How do you feel Paris has influenced your work, as it’s been over 4 seasons no?
We’re on our fifth season, and I’ve been in Paris now for nine years. I think it has been an incredible city to develop myself as a designer. From a creative standpoint I think it’s the best city to do that because it pushes you to be creative, to think, and to be intellectual about what you do. It’s also a beautiful city to come back to.

How do you feel this compares to NY?
You know I used to live in NY and I love it so much. For me, I used to think it was such an incredible city to create. But now I no longer think that because it’s a city that makes you need to do more more more, and work work work, and make money make money. It’s so expensive for a starving artist to come to and create. So in that way, I think that there are other places that I go to where I feel that there is this spontaneous idea of musical creation, fashion, and art. But I do see the idea of discipline in NY, the idea of making an idea happen, the idea doesn’t get created in NY but it can happen in NY, at least for me.

In previous seasons you’ve shown the collection to buyers early, and offered the collection or parts of it available for purchase the day of the show, are you continuing that strategy?
I am continuing that but it is a strategy that I have to be honest is not the easiest strategy to accomplish all the time, because it’s not just up to me, the fabric has to be on time, the factory has to understand it, you have to deliver on time. So it’s still challenging and not all of the collection is available after the show – some pieces are, some pieces arrive one month, some after two months. But I never though of it as something that needed to be so immediate, I just thought of it as something that needed to be desirable and attainable within two months after the show, but not six. This was not about fast pace, and I think that’s one thing that was misunderstood, because it wasn’t about being so quick. I felt that way, it was more about a certain sense of immediacy.

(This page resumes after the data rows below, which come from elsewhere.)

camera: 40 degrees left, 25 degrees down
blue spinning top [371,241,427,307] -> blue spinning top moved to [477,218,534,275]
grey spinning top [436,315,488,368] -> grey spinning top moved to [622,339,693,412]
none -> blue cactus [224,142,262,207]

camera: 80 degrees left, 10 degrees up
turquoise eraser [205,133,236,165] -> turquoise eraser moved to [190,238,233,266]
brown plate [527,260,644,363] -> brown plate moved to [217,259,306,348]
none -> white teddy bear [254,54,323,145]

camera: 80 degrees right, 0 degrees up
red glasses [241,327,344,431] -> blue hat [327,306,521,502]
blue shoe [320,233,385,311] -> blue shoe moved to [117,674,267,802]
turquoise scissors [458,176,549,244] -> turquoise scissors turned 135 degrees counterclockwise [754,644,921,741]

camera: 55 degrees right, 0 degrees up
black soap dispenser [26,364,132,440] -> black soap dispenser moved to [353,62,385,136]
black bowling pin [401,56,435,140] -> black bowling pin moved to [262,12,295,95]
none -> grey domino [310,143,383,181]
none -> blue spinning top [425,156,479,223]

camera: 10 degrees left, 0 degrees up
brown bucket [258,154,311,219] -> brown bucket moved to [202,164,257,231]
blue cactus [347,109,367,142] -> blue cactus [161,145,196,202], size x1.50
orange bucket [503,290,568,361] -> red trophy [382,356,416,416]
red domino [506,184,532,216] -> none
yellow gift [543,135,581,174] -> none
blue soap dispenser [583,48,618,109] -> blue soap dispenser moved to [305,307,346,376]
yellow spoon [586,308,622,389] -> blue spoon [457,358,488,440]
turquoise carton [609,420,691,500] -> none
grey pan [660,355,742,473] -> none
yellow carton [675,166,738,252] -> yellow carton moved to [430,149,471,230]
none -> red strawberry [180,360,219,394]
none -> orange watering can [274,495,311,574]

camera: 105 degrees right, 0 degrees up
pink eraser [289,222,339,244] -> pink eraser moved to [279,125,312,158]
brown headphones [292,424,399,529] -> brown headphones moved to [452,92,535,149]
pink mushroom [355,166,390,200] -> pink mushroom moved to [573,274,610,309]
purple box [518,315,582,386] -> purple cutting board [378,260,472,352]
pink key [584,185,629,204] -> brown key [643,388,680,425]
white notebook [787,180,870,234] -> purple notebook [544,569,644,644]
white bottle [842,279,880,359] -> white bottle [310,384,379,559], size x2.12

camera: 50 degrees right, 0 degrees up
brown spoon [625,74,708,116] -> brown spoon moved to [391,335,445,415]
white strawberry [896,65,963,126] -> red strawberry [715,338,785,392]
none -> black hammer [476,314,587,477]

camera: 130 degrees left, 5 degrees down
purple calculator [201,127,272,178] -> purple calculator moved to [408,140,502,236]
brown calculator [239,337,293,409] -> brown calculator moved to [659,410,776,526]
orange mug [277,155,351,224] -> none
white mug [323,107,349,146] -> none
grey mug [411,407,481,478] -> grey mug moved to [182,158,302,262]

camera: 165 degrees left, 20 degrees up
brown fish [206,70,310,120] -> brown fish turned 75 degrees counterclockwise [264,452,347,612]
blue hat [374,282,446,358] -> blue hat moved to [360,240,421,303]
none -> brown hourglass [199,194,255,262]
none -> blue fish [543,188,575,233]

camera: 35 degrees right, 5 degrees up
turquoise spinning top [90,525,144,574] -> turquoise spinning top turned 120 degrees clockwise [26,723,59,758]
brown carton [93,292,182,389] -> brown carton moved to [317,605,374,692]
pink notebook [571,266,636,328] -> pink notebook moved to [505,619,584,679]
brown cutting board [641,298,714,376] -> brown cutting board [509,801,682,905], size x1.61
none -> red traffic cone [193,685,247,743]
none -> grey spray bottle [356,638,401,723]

Your runway is always very on point with a mix of favorite top models like Hanne Gaby and some of the most in demand new faces. What’s your approach to casting?
For me it’s always about diversity and it’s about characters. I like to feel like a girl is telling a story and I need it to feel a bit cinematic in the way that we tell it. I love to set the order of the show, and to cast girls into groups. Sometimes it works and sometimes it doesn’t, but you know there’s certain styles of girls I group into sections of the show, there’s the latin girls, and then there’s the quirky girls, and the beautiful black girls, and this gorgeous romantic blond girl, and then I group them and I tell the story like that and they speak to each other somehow. That’s how I do it. This season we’re doing a very character driven casting, every girl that we booked has been very geared towards telling the story of the collection and how they kind of speak to each other. I love that part of casting.